New Jasper Township is one of the twelve townships of Greene County, Ohio, United States. As of the 2020 census, the population was 2,639.

==Geography==
Located in the east central part of the county, it borders the following townships:
- Cedarville Township – north
- Ross Township – northeast
- Silvercreek Township – southeast
- Caesarscreek Township – south
- Xenia Township – west

No municipalities are located in New Jasper Township, although part of the census-designated place of Shawnee Hills is located in the township's east.

==Name and history==
New Jasper Township was established in 1853. In the earliest years of this township, limestone was the leading industry in the area due to large limestone deposits. A railroad spur was provided to a large stone quarry near Caesar Creek, and a tile factory was instituted. However, the business had shut down by 1908. The limestone was used largely for agriculture with fertilizer to improve the land.

The New Jasper Fire Department was established in 1951 as a volunteer fire department, and remains so to this day. Grass fires in remote areas pose a concern, and sometimes hydrants are inaccessible; water must come from a stream or be hauled on-site.

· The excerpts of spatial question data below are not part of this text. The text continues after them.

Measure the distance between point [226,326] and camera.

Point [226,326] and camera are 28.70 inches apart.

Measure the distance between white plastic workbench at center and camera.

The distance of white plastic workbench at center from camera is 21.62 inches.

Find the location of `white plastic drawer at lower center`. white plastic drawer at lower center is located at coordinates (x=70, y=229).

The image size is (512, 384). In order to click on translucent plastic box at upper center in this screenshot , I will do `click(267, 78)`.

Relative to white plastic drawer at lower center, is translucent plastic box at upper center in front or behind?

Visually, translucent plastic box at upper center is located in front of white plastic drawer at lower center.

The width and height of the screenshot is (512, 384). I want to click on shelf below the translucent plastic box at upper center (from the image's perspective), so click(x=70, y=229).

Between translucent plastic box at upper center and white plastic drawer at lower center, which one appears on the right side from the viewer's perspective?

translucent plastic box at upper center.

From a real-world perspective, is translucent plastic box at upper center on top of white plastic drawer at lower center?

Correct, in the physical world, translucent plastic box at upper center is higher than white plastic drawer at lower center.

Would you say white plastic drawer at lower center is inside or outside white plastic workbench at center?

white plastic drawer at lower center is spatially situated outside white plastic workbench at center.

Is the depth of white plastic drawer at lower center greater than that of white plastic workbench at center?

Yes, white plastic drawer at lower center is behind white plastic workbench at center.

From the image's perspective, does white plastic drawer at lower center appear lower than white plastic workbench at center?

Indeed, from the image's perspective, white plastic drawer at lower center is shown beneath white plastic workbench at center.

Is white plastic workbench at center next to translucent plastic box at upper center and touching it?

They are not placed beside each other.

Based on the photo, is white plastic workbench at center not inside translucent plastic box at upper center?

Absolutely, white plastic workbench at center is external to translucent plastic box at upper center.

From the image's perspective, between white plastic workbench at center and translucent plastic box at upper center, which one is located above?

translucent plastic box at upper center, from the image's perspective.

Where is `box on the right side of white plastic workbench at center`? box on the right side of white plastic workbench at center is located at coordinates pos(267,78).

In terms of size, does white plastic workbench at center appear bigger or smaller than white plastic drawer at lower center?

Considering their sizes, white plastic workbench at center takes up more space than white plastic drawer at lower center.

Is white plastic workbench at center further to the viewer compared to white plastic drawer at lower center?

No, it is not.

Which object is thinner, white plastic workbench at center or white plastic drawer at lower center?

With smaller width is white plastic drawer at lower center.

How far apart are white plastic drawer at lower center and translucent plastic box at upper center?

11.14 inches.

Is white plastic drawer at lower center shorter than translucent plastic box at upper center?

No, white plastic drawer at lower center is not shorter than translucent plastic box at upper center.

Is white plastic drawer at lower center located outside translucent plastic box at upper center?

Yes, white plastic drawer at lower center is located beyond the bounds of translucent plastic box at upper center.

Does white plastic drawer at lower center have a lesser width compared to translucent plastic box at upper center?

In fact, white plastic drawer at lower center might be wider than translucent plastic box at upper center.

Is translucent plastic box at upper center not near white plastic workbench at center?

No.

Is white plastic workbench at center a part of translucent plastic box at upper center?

It is the only New Jasper Township statewide.

== Demographics ==
As of 2023, the median income in New Jasper Township is $43,431. The median age of residents is 42.9 years, and the poverty rate is 108.

==Government==
The township is governed by a three-member board of trustees, who are elected in November of odd-numbered years to a four-year term beginning on the following January 1. Two are elected in the year after the presidential election and one is elected in the year before it. There is also an elected township fiscal officer, who serves a four-year term beginning on April 1 of the year after the election, which is held in November of the year before the presidential election. Vacancies in the fiscal officership or on the board of trustees are filled by the remaining trustees.